──────── MATERIAL FOR THE TASK

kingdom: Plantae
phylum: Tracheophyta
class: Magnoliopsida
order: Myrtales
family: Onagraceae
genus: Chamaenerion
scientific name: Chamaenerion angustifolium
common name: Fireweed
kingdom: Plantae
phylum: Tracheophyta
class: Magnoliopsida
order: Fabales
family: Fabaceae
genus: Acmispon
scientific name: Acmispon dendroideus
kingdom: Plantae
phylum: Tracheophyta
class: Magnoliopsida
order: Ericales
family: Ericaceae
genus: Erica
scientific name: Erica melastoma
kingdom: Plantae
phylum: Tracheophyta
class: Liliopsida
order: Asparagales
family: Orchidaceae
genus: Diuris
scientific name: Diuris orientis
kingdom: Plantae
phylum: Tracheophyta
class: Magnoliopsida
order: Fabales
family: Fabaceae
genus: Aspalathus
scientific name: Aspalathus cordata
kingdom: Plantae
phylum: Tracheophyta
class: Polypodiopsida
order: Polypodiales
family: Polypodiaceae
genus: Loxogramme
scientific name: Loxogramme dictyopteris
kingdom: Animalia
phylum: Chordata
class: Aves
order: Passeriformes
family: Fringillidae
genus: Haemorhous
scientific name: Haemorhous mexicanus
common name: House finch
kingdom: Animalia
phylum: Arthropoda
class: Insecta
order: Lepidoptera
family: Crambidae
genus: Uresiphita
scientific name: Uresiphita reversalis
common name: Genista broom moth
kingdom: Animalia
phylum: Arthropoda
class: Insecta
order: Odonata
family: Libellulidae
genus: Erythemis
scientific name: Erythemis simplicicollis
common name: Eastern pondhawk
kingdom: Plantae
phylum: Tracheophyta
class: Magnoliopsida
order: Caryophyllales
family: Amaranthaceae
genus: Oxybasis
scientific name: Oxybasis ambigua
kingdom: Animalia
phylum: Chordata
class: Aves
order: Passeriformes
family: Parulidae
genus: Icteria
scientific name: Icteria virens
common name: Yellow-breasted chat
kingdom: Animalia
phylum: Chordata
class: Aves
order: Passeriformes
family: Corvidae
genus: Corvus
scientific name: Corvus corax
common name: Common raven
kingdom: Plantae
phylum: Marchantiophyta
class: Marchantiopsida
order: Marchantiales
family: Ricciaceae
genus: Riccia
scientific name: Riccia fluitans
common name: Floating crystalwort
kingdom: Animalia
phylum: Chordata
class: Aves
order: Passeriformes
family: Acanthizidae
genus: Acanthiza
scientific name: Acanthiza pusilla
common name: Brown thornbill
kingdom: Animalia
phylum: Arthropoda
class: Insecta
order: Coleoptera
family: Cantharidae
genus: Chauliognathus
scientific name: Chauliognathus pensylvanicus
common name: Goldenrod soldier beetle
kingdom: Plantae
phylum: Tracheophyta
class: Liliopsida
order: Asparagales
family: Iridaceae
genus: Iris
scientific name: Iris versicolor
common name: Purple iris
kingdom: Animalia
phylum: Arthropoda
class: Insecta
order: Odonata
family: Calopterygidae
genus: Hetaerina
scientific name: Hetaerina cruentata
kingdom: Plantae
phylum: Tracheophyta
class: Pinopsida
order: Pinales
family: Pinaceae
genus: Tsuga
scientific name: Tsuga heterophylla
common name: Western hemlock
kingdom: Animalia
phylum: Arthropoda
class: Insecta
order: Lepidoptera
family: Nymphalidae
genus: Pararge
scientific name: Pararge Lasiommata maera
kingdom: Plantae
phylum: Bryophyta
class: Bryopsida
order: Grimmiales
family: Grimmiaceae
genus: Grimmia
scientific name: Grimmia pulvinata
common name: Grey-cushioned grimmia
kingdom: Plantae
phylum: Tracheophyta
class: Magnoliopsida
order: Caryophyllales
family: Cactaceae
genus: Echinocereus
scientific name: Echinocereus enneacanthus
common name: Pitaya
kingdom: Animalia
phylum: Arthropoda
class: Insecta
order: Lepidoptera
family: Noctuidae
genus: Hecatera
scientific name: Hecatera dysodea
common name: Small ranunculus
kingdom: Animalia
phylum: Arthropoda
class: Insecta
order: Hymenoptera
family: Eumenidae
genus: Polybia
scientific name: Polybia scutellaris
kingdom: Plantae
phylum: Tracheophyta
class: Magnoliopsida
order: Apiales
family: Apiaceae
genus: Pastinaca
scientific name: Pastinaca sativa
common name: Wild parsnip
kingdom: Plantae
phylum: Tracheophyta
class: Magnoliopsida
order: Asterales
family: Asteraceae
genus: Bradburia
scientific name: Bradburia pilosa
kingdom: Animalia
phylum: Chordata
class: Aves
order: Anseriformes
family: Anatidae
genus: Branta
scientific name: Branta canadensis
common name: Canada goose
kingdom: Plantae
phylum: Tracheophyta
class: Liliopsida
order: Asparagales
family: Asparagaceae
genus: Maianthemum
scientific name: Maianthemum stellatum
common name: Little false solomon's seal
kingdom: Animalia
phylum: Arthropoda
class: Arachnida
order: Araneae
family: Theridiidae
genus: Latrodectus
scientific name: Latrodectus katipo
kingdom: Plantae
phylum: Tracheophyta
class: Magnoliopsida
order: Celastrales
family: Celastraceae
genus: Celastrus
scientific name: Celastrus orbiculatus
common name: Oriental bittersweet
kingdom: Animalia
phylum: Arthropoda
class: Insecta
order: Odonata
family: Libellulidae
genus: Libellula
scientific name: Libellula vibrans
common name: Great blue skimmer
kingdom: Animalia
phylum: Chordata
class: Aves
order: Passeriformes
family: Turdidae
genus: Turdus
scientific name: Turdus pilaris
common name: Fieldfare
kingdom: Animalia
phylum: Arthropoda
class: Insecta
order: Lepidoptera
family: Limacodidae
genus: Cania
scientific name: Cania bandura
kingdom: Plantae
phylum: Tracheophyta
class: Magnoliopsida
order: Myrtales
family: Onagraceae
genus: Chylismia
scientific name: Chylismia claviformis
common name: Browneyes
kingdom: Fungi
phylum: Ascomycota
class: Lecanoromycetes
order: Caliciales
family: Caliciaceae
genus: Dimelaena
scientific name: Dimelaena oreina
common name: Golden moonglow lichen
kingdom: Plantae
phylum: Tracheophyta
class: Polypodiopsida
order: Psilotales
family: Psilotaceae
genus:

────────────────

WHAT THE EXERCISE ASKS: Arrange every line from all of the items above as one numbered list, leaving out blank lines.

FINAL RESULT:
1. kingdom: Plantae
2. phylum: Tracheophyta
3. class: Magnoliopsida
4. order: Myrtales
5. family: Onagraceae
6. genus: Chamaenerion
7. scientific name: Chamaenerion angustifolium
8. common name: Fireweed
9. kingdom: Plantae
10. phylum: Tracheophyta
11. class: Magnoliopsida
12. order: Fabales
13. family: Fabaceae
14. genus: Acmispon
15. scientific name: Acmispon dendroideus
16. kingdom: Plantae
17. phylum: Tracheophyta
18. class: Magnoliopsida
19. order: Ericales
20. family: Ericaceae
21. genus: Erica
22. scientific name: Erica melastoma
23. kingdom: Plantae
24. phylum: Tracheophyta
25. class: Liliopsida
26. order: Asparagales
27. family: Orchidaceae
28. genus: Diuris
29. scientific name: Diuris orientis
30. kingdom: Plantae
31. phylum: Tracheophyta
32. class: Magnoliopsida
33. order: Fabales
34. family: Fabaceae
35. genus: Aspalathus
36. scientific name: Aspalathus cordata
37. kingdom: Plantae
38. phylum: Tracheophyta
39. class: Polypodiopsida
40. order: Polypodiales
41. family: Polypodiaceae
42. genus: Loxogramme
43. scientific name: Loxogramme dictyopteris
44. kingdom: Animalia
45. phylum: Chordata
46. class: Aves
47. order: Passeriformes
48. family: Fringillidae
49. genus: Haemorhous
50. scientific name: Haemorhous mexicanus
51. common name: House finch
52. kingdom: Animalia
53. phylum: Arthropoda
54. class: Insecta
55. order: Lepidoptera
56. family: Crambidae
57. genus: Uresiphita
58. scientific name: Uresiphita reversalis
59. common name: Genista broom moth
60. kingdom: Animalia
61. phylum: Arthropoda
62. class: Insecta
63. order: Odonata
64. family: Libellulidae
65. genus: Erythemis
66. scientific name: Erythemis simplicicollis
67. common name: Eastern pondhawk
68. kingdom: Plantae
69. phylum: Tracheophyta
70. class: Magnoliopsida
71. order: Caryophyllales
72. family: Amaranthaceae
73. genus: Oxybasis
74. scientific name: Oxybasis ambigua
75. kingdom: Animalia
76. phylum: Chordata
77. class: Aves
78. order: Passeriformes
79. family: Parulidae
80. genus: Icteria
81. scientific name: Icteria virens
82. common name: Yellow-breasted chat
83. kingdom: Animalia
84. phylum: Chordata
85. class: Aves
86. order: Passeriformes
87. family: Corvidae
88. genus: Corvus
89. scientific name: Corvus corax
90. common name: Common raven
91. kingdom: Plantae
92. phylum: Marchantiophyta
93. class: Marchantiopsida
94. order: Marchantiales
95. family: Ricciaceae
96. genus: Riccia
97. scientific name: Riccia fluitans
98. common name: Floating crystalwort
99. kingdom: Animalia
100. phylum: Chordata
101. class: Aves
102. order: Passeriformes
103. family: Acanthizidae
104. genus: Acanthiza
105. scientific name: Acanthiza pusilla
106. common name: Brown thornbill
107. kingdom: Animalia
108. phylum: Arthropoda
109. class: Insecta
110. order: Coleoptera
111. family: Cantharidae
112. genus: Chauliognathus
113. scientific name: Chauliognathus pensylvanicus
114. common name: Goldenrod soldier beetle
115. kingdom: Plantae
116. phylum: Tracheophyta
117. class: Liliopsida
118. order: Asparagales
119. family: Iridaceae
120. genus: Iris
121. scientific name: Iris versicolor
122. common name: Purple iris
123. kingdom: Animalia
124. phylum: Arthropoda
125. class: Insecta
126. order: Odonata
127. family: Calopterygidae
128. genus: Hetaerina
129. scientific name: Hetaerina cruentata
130. kingdom: Plantae
131. phylum: Tracheophyta
132. class: Pinopsida
133. order: Pinales
134. family: Pinaceae
135. genus: Tsuga
136. scientific name: Tsuga heterophylla
137. common name: Western hemlock
138. kingdom: Animalia
139. phylum: Arthropoda
140. class: Insecta
141. order: Lepidoptera
142. family: Nymphalidae
143. genus: Pararge
144. scientific name: Pararge Lasiommata maera
145. kingdom: Plantae
146. phylum: Bryophyta
147. class: Bryopsida
148. order: Grimmiales
149. family: Grimmiaceae
150. genus: Grimmia
151. scientific name: Grimmia pulvinata
152. common name: Grey-cushioned grimmia
153. kingdom: Plantae
154. phylum: Tracheophyta
155. class: Magnoliopsida
156. order: Caryophyllales
157. family: Cactaceae
158. genus: Echinocereus
159. scientific name: Echinocereus enneacanthus
160. common name: Pitaya
161. kingdom: Animalia
162. phylum: Arthropoda
163. class: Insecta
164. order: Lepidoptera
165. family: Noctuidae
166. genus: Hecatera
167. scientific name: Hecatera dysodea
168. common name: Small ranunculus
169. kingdom: Animalia
170. phylum: Arthropoda
171. class: Insecta
172. order: Hymenoptera
173. family: Eumenidae
174. genus: Polybia
175. scientific name: Polybia scutellaris
176. kingdom: Plantae
177. phylum: Tracheophyta
178. class: Magnoliopsida
179. order: Apiales
180. family: Apiaceae
181. genus: Pastinaca
182. scientific name: Pastinaca sativa
183. common name: Wild parsnip
184. kingdom: Plantae
185. phylum: Tracheophyta
186. class: Magnoliopsida
187. order: Asterales
188. family: Asteraceae
189. genus: Bradburia
190. scientific name: Bradburia pilosa
191. kingdom: Animalia
192. phylum: Chordata
193. class: Aves
194. order: Anseriformes
195. family: Anatidae
196. genus: Branta
197. scientific name: Branta canadensis
198. common name: Canada goose
199. kingdom: Plantae
200. phylum: Tracheophyta
201. class: Liliopsida
202. order: Asparagales
203. family: Asparagaceae
204. genus: Maianthemum
205. scientific name: Maianthemum stellatum
206. common name: Little false solomon's seal
207. kingdom: Animalia
208. phylum: Arthropoda
209. class: Arachnida
210. order: Araneae
211. family: Theridiidae
212. genus: Latrodectus
213. scientific name: Latrodectus katipo
214. kingdom: Plantae
215. phylum: Tracheophyta
216. class: Magnoliopsida
217. order: Celastrales
218. family: Celastraceae
219. genus: Celastrus
220. scientific name: Celastrus orbiculatus
221. common name: Oriental bittersweet
222. kingdom: Animalia
223. phylum: Arthropoda
224. class: Insecta
225. order: Odonata
226. family: Libellulidae
227. genus: Libellula
228. scientific name: Libellula vibrans
229. common name: Great blue skimmer
230. kingdom: Animalia
231. phylum: Chordata
232. class: Aves
233. order: Passeriformes
234. family: Turdidae
235. genus: Turdus
236. scientific name: Turdus pilaris
237. common name: Fieldfare
238. kingdom: Animalia
239. phylum: Arthropoda
240. class: Insecta
241. order: Lepidoptera
242. family: Limacodidae
243. genus: Cania
244. scientific name: Cania bandura
245. kingdom: Plantae
246. phylum: Tracheophyta
247. class: Magnoliopsida
248. order: Myrtales
249. family: Onagraceae
250. genus: Chylismia
251. scientific name: Chylismia claviformis
252. common name: Browneyes
253. kingdom: Fungi
254. phylum: Ascomycota
255. class: Lecanoromycetes
256. order: Caliciales
257. family: Caliciaceae
258. genus: Dimelaena
259. scientific name: Dimelaena oreina
260. common name: Golden moonglow lichen
261. kingdom: Plantae
262. phylum: Tracheophyta
263. class: Polypodiopsida
264. order: Psilotales
265. family: Psilotaceae
266. genus:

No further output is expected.